▶ Directions:
Answer these questions using the abstract below on school spending and assaults against Minnesota educators:
(a) What response rate did both phases of the mailed questionnaires reach?
(b) How many cases and how many controls were analyzed?
(c) What odds ratio was reported for annual per student spending greater than $9900?

Sage SK; Gerberich SG; Nachreiner NM; Ryan AD; Church TR; McGovern PM; Mongin SJ
APHA 136th Annual Meeting and Exposition, San Diego, California, October 25-29, 2008. Washington, DC: American Public Health Association, 2008 Oct; :176366
Background: The relation between school spending and violence has yet to be explored. Therefore, the purpose of this study was to investigate the association between annual per student expenditure and physical assault against Minnesota educators. Methods: We utilized data from the Minnesota Educators' Study (MES) and Minnesota Department of Education school-level fiscal and demographic data. The MES examined a randomly selected cohort of state-licensed kindergarten-grade 12 employed educators. From mailed questionnaires, response rates for both Phase I (comprehensive data collection on violent events) and Phase II (case-control) were 84%. Cases experienced a work-related physical assault event in the previous 12 months; controls reported no assaults. Exposure data were collected for cases (month prior to event) and non-assaulted controls (randomly selected months). Analyses were conducted on 213 cases and 606 controls. Results: Using directed acyclic graphs to guide selection of confounders, multivariate analyses suggested an unexpected increased risk of physical assault with increasing levels of annual per student expenditures (reference less than $7900): $7900-8700 (OR)=1.4, 95% CI: 0.8, 2.4); $8700-9900 (OR=1.7, 95% CI: 1.0, 2.9); greater than $9900 (OR=1.9, 95% CI: 1.0, 3.6). Additional analyses will further explore the potential for unmeasured confounders as well as the relation between the allocation of per student expenditure to various school program areas (e.g., pupil support services, athletic programming, etc.) and risk of assault. Conclusion: Results of analyses could potentially serve to guide school policies for directing funds to key programs areas that may serve to reduce violent events in schools.

▶ Material:
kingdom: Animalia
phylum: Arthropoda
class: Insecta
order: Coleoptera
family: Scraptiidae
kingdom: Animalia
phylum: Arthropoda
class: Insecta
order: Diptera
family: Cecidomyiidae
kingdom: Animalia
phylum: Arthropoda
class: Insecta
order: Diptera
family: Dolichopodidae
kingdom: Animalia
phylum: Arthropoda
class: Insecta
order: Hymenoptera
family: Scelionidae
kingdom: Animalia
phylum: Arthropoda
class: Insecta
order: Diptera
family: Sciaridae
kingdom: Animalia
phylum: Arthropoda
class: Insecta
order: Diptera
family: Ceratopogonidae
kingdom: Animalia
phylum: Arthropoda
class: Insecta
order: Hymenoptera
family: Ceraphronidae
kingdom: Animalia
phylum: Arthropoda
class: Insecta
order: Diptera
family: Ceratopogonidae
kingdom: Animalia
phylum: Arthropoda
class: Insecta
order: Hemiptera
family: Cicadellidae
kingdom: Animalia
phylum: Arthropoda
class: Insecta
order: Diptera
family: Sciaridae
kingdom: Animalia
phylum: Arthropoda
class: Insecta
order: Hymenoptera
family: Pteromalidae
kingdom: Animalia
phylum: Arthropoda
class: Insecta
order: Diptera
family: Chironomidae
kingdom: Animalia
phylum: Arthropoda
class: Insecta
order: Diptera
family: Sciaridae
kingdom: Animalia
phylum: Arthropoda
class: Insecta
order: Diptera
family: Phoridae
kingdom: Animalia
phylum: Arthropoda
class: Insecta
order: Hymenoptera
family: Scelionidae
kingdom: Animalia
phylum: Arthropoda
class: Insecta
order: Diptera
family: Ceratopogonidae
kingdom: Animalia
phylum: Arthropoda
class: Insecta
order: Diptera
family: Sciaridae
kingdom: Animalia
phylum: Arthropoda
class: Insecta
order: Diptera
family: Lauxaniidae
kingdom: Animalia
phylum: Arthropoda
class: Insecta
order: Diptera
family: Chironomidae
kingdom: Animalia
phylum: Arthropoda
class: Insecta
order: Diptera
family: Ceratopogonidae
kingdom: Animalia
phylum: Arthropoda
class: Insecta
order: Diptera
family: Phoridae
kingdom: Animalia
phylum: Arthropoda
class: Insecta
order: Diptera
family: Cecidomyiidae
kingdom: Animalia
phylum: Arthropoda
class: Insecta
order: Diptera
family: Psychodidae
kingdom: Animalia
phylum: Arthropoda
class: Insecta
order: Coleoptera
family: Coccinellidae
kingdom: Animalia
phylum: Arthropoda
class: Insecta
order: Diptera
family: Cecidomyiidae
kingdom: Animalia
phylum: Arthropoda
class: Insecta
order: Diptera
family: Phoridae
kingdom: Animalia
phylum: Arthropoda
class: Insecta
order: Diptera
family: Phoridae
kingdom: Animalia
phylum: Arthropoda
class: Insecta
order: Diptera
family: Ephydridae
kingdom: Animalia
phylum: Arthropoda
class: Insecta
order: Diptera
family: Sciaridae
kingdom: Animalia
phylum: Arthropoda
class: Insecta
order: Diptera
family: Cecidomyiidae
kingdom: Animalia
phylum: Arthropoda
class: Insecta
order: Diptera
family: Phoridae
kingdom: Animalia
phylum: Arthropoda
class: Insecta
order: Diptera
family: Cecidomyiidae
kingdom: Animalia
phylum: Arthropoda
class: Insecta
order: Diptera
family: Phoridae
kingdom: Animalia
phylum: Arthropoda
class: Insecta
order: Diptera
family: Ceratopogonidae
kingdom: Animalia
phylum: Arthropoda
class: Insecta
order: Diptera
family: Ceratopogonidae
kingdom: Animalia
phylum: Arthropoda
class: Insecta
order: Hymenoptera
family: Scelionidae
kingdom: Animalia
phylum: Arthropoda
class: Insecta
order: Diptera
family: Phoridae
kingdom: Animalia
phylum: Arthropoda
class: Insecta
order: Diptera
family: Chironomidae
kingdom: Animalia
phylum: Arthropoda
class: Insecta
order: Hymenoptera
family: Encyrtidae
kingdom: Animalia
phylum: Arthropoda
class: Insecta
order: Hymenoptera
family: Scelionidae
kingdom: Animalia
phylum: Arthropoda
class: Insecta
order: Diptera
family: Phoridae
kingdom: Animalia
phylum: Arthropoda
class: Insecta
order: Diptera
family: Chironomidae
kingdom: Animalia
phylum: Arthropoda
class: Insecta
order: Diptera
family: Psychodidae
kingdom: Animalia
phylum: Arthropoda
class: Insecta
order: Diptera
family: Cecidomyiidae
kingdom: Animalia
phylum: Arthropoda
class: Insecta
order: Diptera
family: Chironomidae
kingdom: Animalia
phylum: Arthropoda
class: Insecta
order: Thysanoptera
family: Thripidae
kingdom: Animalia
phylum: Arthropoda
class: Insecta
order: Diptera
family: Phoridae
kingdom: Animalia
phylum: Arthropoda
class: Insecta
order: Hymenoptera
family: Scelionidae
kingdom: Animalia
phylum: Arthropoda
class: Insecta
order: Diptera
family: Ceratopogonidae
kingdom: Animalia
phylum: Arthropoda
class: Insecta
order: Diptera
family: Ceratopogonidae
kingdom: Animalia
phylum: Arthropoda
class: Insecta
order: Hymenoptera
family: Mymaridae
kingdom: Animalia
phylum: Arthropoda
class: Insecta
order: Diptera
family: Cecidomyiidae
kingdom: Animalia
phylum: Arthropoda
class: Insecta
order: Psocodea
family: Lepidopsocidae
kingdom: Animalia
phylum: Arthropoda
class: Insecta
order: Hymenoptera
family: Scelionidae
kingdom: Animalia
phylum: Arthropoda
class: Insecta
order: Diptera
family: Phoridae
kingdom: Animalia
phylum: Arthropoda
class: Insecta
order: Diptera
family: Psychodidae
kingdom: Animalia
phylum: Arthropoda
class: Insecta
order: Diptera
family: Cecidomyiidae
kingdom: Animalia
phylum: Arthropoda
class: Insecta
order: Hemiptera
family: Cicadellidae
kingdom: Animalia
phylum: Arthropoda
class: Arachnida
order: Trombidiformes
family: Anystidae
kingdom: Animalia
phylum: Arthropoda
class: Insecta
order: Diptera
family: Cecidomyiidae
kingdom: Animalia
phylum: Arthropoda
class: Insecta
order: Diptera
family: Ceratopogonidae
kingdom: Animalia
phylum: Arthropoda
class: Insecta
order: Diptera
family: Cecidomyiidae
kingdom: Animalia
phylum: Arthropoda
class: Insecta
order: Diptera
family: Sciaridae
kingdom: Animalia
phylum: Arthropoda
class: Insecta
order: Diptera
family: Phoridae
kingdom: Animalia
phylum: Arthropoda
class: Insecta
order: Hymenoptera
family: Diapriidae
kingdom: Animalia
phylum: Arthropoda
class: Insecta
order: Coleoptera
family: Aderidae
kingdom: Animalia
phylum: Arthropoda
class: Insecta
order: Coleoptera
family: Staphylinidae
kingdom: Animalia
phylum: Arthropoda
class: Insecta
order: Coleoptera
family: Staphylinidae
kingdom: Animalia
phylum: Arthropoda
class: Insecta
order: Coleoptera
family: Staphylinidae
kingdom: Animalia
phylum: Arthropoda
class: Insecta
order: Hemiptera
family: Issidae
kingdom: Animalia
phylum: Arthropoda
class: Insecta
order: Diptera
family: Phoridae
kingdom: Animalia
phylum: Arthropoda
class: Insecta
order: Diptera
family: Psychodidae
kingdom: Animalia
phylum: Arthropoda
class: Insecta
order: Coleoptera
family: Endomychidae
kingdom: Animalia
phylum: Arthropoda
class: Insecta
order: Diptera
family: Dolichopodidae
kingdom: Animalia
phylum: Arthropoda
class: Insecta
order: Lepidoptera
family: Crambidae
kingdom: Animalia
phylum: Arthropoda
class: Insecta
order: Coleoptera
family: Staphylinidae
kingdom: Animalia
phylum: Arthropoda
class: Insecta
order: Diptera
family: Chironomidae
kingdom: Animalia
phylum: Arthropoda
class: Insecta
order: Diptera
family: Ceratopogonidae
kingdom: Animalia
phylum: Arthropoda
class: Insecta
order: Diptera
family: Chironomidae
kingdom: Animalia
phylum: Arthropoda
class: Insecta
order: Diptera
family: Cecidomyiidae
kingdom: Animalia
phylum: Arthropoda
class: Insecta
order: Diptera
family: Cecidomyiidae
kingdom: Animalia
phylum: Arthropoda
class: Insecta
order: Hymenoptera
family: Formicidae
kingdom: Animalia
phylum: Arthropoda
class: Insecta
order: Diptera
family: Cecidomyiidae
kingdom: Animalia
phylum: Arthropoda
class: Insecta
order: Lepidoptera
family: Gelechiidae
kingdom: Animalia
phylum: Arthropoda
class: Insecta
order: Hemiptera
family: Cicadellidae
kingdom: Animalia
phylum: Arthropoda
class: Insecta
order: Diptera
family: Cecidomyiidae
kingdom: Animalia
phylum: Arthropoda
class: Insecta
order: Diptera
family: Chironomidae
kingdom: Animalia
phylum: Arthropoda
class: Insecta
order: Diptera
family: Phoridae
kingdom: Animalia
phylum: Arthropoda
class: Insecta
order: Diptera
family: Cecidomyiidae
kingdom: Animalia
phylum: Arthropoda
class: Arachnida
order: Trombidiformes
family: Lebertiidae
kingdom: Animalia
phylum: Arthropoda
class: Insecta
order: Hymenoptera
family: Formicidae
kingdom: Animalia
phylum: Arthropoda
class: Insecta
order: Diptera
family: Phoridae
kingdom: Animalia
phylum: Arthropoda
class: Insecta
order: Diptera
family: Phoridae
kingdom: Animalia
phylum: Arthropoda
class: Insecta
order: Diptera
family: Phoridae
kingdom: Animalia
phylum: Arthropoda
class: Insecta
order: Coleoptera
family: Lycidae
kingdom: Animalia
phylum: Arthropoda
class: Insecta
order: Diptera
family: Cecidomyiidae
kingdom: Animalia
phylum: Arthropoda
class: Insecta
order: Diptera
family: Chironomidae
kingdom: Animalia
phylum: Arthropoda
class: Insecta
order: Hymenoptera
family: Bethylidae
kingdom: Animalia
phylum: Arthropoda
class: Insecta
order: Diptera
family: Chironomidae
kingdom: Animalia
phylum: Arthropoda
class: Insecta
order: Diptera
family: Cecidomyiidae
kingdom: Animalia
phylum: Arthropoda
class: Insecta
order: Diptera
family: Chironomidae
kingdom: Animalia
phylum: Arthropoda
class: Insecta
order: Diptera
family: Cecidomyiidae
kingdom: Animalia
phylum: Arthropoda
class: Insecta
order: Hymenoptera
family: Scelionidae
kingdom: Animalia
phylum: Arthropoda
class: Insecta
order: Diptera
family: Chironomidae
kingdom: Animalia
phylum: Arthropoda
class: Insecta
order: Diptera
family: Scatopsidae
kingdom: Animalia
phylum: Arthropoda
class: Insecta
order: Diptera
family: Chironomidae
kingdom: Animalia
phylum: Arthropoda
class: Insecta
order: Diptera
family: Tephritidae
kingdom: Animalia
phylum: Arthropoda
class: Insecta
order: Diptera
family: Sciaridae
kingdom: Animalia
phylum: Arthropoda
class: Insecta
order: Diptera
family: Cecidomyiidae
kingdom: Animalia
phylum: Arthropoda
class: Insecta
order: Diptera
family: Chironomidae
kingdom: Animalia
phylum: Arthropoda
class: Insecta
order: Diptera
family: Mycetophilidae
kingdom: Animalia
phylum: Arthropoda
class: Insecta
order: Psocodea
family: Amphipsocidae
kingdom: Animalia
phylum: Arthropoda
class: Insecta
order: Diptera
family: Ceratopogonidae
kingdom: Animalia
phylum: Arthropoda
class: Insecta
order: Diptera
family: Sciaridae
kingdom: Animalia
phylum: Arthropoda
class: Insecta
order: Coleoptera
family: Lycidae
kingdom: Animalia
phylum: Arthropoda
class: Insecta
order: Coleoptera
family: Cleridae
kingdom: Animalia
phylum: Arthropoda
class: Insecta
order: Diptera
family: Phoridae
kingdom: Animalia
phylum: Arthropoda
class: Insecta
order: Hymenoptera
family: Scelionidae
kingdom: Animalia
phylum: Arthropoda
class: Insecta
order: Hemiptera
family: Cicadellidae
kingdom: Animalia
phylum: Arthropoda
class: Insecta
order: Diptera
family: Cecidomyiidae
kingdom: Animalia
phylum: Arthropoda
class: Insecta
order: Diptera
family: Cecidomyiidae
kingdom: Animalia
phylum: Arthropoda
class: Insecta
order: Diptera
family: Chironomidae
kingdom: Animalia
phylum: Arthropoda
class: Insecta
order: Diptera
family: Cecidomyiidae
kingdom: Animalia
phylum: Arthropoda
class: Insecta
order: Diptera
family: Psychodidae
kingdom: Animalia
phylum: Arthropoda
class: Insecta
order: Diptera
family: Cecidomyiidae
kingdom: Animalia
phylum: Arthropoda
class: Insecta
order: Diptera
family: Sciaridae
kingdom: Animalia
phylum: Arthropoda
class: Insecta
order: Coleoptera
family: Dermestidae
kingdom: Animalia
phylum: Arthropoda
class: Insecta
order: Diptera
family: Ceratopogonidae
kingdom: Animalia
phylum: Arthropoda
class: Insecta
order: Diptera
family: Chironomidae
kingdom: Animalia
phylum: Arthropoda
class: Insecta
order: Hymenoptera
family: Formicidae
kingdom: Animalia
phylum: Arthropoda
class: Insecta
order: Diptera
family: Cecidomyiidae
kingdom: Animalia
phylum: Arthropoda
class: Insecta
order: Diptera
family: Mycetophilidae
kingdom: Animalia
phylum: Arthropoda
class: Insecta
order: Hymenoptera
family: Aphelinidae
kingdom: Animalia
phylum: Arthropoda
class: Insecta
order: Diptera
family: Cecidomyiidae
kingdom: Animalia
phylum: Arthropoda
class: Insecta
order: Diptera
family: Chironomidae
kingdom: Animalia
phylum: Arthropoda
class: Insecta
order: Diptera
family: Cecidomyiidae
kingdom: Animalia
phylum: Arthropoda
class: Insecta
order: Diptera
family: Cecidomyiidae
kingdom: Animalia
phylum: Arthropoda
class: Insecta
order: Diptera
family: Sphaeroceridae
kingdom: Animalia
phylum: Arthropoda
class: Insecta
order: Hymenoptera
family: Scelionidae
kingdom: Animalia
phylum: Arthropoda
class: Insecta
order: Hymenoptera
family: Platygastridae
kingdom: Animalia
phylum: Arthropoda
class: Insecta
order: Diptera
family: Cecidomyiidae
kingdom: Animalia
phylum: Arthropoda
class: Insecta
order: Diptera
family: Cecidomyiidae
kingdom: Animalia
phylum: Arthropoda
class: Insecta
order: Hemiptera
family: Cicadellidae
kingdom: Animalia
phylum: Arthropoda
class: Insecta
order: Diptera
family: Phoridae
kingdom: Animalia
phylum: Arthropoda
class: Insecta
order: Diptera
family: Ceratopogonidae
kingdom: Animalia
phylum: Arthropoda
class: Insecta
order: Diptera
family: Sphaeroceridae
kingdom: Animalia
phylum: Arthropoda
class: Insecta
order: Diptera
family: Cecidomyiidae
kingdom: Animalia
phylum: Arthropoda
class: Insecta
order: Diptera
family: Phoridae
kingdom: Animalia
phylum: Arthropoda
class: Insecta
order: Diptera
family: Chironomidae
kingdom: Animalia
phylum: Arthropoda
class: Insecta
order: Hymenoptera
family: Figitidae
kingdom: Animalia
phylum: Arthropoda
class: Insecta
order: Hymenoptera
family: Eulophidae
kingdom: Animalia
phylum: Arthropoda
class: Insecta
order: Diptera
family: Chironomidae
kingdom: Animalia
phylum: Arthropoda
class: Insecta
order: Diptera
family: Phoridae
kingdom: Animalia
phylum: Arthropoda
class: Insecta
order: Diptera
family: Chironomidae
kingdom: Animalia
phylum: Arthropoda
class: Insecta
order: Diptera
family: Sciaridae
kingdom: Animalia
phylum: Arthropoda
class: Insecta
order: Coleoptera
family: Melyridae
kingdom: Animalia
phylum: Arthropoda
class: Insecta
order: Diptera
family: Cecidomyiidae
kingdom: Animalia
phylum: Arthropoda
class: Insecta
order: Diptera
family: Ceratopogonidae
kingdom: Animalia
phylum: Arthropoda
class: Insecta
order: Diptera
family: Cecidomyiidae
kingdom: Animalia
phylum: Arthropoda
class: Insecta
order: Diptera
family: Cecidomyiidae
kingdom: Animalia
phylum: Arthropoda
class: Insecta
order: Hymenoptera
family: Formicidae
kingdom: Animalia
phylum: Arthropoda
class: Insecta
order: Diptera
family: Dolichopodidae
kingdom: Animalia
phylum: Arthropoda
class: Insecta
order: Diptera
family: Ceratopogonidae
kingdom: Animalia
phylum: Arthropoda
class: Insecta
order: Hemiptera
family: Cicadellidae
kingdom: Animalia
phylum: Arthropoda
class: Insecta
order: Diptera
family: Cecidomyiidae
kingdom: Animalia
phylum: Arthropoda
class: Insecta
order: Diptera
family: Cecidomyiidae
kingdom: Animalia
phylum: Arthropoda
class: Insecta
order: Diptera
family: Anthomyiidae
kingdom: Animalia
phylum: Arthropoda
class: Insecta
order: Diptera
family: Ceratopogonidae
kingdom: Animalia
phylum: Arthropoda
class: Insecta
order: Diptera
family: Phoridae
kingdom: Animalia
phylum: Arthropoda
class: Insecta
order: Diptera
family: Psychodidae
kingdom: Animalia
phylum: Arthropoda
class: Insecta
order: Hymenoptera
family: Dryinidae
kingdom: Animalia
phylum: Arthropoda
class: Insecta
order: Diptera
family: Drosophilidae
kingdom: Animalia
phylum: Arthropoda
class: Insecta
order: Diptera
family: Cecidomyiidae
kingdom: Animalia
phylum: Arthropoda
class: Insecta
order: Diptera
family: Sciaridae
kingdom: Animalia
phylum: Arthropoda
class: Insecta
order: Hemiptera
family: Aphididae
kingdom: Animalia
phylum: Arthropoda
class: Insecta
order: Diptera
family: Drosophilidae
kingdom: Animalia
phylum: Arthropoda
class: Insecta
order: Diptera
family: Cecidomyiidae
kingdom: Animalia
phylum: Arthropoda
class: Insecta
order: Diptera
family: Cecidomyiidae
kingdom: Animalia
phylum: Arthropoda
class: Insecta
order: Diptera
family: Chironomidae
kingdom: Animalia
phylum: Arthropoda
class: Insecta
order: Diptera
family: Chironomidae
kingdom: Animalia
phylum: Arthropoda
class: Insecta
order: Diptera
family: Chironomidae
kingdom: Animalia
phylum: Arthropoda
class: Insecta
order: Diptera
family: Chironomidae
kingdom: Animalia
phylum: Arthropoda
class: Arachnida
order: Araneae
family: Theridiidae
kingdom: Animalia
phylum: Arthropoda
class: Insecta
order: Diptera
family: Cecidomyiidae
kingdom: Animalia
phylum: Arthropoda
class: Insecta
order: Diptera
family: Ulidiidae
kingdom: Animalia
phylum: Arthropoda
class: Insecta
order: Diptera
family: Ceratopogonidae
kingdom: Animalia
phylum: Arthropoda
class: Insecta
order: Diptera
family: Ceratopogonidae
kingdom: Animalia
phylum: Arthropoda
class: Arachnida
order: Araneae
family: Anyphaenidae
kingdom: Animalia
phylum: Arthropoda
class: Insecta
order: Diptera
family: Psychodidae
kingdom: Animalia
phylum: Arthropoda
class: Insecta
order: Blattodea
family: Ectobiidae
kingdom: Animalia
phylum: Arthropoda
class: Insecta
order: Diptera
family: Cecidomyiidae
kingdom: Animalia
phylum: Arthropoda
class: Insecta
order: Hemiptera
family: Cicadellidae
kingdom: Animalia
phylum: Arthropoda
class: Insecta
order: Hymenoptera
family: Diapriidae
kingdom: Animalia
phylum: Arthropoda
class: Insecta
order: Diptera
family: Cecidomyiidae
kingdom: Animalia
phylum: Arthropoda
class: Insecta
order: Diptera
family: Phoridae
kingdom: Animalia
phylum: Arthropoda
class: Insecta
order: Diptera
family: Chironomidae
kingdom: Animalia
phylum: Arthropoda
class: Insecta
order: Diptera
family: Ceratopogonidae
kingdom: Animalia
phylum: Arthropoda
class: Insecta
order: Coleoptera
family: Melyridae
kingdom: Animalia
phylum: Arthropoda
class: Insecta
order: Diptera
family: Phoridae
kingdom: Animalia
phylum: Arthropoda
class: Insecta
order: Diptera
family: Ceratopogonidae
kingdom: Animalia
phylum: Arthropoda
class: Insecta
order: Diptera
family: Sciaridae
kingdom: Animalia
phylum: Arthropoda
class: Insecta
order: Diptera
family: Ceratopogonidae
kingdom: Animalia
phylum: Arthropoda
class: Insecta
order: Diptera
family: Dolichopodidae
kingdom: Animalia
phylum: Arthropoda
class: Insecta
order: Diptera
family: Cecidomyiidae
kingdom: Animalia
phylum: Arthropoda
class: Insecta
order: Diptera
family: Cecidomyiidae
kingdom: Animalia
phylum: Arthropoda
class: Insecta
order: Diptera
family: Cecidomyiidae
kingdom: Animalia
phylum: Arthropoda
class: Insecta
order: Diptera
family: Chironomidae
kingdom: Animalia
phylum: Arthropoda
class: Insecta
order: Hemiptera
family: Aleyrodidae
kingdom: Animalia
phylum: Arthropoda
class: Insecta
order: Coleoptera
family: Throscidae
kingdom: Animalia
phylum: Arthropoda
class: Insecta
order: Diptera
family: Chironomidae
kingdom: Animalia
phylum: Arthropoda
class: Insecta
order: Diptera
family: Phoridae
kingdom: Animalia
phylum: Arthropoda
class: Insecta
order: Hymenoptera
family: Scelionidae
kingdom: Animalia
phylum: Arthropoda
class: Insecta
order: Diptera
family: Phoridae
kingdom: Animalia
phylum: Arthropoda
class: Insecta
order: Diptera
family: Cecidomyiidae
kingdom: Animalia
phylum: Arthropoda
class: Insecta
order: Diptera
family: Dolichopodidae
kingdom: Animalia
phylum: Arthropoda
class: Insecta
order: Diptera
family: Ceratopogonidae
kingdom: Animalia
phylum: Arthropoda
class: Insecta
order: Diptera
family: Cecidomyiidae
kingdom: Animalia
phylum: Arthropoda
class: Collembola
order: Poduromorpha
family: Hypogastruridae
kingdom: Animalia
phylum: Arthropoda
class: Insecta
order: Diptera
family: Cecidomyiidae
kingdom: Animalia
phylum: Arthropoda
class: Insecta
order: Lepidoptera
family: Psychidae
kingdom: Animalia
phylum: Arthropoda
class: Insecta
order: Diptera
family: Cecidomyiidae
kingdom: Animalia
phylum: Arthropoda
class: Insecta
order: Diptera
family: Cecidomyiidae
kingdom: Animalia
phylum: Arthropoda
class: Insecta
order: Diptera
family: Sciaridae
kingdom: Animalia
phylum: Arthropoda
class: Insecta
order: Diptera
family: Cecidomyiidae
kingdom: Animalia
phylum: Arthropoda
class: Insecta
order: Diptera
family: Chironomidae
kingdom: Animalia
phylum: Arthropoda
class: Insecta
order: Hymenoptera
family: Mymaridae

▶ Worked solution:
(a) 84%
(b) 213 cases and 606 controls
(c) 1.9 (95% CI: 1.0, 3.6)